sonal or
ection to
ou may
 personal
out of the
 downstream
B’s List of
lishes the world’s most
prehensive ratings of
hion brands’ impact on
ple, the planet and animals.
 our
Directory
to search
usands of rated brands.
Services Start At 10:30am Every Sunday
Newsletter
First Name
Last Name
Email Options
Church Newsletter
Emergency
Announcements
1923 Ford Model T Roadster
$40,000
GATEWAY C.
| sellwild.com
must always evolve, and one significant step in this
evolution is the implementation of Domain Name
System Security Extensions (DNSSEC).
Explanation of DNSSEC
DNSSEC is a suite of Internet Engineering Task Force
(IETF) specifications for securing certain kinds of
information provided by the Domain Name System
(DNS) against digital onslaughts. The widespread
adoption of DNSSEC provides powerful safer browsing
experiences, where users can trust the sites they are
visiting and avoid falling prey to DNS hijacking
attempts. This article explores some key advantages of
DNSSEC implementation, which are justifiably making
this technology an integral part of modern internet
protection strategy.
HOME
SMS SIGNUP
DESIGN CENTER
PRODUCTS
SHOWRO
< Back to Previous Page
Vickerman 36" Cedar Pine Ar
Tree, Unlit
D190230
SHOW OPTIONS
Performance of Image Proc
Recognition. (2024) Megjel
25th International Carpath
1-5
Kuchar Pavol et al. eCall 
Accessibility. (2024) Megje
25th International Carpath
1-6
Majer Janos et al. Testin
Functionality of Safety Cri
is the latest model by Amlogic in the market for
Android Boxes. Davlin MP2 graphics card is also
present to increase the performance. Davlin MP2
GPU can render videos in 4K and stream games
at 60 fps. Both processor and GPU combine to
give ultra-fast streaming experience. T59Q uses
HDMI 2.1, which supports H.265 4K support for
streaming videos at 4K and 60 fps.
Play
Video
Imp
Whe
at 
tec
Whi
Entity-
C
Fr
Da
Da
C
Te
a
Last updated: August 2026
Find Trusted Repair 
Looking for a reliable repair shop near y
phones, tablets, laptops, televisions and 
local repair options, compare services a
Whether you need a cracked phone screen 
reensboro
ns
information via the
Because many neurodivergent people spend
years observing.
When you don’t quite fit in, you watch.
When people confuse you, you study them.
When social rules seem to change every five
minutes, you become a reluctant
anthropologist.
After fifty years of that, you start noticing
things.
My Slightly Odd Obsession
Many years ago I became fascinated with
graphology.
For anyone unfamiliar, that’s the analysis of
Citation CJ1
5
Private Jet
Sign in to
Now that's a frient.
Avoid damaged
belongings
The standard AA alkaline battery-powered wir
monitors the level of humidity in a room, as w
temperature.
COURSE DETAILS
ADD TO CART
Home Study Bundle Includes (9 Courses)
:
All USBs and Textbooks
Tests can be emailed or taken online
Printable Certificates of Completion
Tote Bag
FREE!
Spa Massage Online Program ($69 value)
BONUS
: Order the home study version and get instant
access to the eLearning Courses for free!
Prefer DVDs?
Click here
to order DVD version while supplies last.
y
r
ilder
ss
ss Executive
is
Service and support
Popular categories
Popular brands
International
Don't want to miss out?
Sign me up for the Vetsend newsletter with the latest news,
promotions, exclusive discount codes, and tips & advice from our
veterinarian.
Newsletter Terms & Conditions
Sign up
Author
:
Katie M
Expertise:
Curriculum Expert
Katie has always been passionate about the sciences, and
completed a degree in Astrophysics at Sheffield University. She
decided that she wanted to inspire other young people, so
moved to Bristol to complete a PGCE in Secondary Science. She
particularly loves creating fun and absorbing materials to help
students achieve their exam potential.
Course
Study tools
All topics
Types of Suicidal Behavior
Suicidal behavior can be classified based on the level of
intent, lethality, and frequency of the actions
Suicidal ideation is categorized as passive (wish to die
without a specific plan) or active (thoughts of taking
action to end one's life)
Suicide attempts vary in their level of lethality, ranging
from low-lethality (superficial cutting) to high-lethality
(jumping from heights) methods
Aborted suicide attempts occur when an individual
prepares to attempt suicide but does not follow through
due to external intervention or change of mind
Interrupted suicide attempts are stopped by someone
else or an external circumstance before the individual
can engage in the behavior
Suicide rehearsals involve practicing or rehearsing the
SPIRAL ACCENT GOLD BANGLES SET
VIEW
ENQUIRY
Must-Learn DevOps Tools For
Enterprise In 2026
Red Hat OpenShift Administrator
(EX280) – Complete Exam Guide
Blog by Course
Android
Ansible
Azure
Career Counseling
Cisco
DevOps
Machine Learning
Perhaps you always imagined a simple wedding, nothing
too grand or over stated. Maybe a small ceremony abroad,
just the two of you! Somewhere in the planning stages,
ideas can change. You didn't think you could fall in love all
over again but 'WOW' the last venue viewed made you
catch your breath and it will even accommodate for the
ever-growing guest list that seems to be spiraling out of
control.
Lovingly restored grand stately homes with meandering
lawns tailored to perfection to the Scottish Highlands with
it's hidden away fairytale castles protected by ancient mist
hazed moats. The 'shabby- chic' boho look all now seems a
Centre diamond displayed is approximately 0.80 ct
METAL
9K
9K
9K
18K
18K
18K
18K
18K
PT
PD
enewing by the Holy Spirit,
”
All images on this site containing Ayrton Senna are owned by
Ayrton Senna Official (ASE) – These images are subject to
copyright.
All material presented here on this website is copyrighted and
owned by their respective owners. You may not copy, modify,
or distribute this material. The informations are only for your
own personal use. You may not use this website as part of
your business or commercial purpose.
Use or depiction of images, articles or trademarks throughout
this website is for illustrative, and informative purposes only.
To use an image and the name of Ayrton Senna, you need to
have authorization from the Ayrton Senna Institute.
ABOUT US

Task to complete: Write the listing out again, exactly as it reads.

Task output:
sonal or
ection to
ou may
 personal
out of the
 downstream
B’s List of
lishes the world’s most
prehensive ratings of
hion brands’ impact on
ple, the planet and animals.
 our
Directory
to search
usands of rated brands.
Services Start At 10:30am Every Sunday
Newsletter
First Name
Last Name
Email Options
Church Newsletter
Emergency
Announcements
1923 Ford Model T Roadster
$40,000
GATEWAY C.
| sellwild.com
must always evolve, and one significant step in this
evolution is the implementation of Domain Name
System Security Extensions (DNSSEC).
Explanation of DNSSEC
DNSSEC is a suite of Internet Engineering Task Force
(IETF) specifications for securing certain kinds of
information provided by the Domain Name System
(DNS) against digital onslaughts. The widespread
adoption of DNSSEC provides powerful safer browsing
experiences, where users can trust the sites they are
visiting and avoid falling prey to DNS hijacking
attempts. This article explores some key advantages of
DNSSEC implementation, which are justifiably making
this technology an integral part of modern internet
protection strategy.
HOME
SMS SIGNUP
DESIGN CENTER
PRODUCTS
SHOWRO
< Back to Previous Page
Vickerman 36" Cedar Pine Ar
Tree, Unlit
D190230
SHOW OPTIONS
Performance of Image Proc
Recognition. (2024) Megjel
25th International Carpath
1-5
Kuchar Pavol et al. eCall 
Accessibility. (2024) Megje
25th International Carpath
1-6
Majer Janos et al. Testin
Functionality of Safety Cri
is the latest model by Amlogic in the market for
Android Boxes. Davlin MP2 graphics card is also
present to increase the performance. Davlin MP2
GPU can render videos in 4K and stream games
at 60 fps. Both processor and GPU combine to
give ultra-fast streaming experience. T59Q uses
HDMI 2.1, which supports H.265 4K support for
streaming videos at 4K and 60 fps.
Play
Video
Imp
Whe
at 
tec
Whi
Entity-
C
Fr
Da
Da
C
Te
a
Last updated: August 2026
Find Trusted Repair 
Looking for a reliable repair shop near y
phones, tablets, laptops, televisions and 
local repair options, compare services a
Whether you need a cracked phone screen 
reensboro
ns
information via the
Because many neurodivergent people spend
years observing.
When you don’t quite fit in, you watch.
When people confuse you, you study them.
When social rules seem to change every five
minutes, you become a reluctant
anthropologist.
After fifty years of that, you start noticing
things.
My Slightly Odd Obsession
Many years ago I became fascinated with
graphology.
For anyone unfamiliar, that’s the analysis of
Citation CJ1
5
Private Jet
Sign in to
Now that's a frient.
Avoid damaged
belongings
The standard AA alkaline battery-powered wir
monitors the level of humidity in a room, as w
temperature.
COURSE DETAILS
ADD TO CART
Home Study Bundle Includes (9 Courses)
:
All USBs and Textbooks
Tests can be emailed or taken online
Printable Certificates of Completion
Tote Bag
FREE!
Spa Massage Online Program ($69 value)
BONUS
: Order the home study version and get instant
access to the eLearning Courses for free!
Prefer DVDs?
Click here
to order DVD version while supplies last.
y
r
ilder
ss
ss Executive
is
Service and support
Popular categories
Popular brands
International
Don't want to miss out?
Sign me up for the Vetsend newsletter with the latest news,
promotions, exclusive discount codes, and tips & advice from our
veterinarian.
Newsletter Terms & Conditions
Sign up
Author
:
Katie M
Expertise:
Curriculum Expert
Katie has always been passionate about the sciences, and
completed a degree in Astrophysics at Sheffield University. She
decided that she wanted to inspire other young people, so
moved to Bristol to complete a PGCE in Secondary Science. She
particularly loves creating fun and absorbing materials to help
students achieve their exam potential.
Course
Study tools
All topics
Types of Suicidal Behavior
Suicidal behavior can be classified based on the level of
intent, lethality, and frequency of the actions
Suicidal ideation is categorized as passive (wish to die
without a specific plan) or active (thoughts of taking
action to end one's life)
Suicide attempts vary in their level of lethality, ranging
from low-lethality (superficial cutting) to high-lethality
(jumping from heights) methods
Aborted suicide attempts occur when an individual
prepares to attempt suicide but does not follow through
due to external intervention or change of mind
Interrupted suicide attempts are stopped by someone
else or an external circumstance before the individual
can engage in the behavior
Suicide rehearsals involve practicing or rehearsing the
SPIRAL ACCENT GOLD BANGLES SET
VIEW
ENQUIRY
Must-Learn DevOps Tools For
Enterprise In 2026
Red Hat OpenShift Administrator
(EX280) – Complete Exam Guide
Blog by Course
Android
Ansible
Azure
Career Counseling
Cisco
DevOps
Machine Learning
Perhaps you always imagined a simple wedding, nothing
too grand or over stated. Maybe a small ceremony abroad,
just the two of you! Somewhere in the planning stages,
ideas can change. You didn't think you could fall in love all
over again but 'WOW' the last venue viewed made you
catch your breath and it will even accommodate for the
ever-growing guest list that seems to be spiraling out of
control.
Lovingly restored grand stately homes with meandering
lawns tailored to perfection to the Scottish Highlands with
it's hidden away fairytale castles protected by ancient mist
hazed moats. The 'shabby- chic' boho look all now seems a
Centre diamond displayed is approximately 0.80 ct
METAL
9K
9K
9K
18K
18K
18K
18K
18K
PT
PD
enewing by the Holy Spirit,
”
All images on this site containing Ayrton Senna are owned by
Ayrton Senna Official (ASE) – These images are subject to
copyright.
All material presented here on this website is copyrighted and
owned by their respective owners. You may not copy, modify,
or distribute this material. The informations are only for your
own personal use. You may not use this website as part of
your business or commercial purpose.
Use or depiction of images, articles or trademarks throughout
this website is for illustrative, and informative purposes only.
To use an image and the name of Ayrton Senna, you need to
have authorization from the Ayrton Senna Institute.
ABOUT US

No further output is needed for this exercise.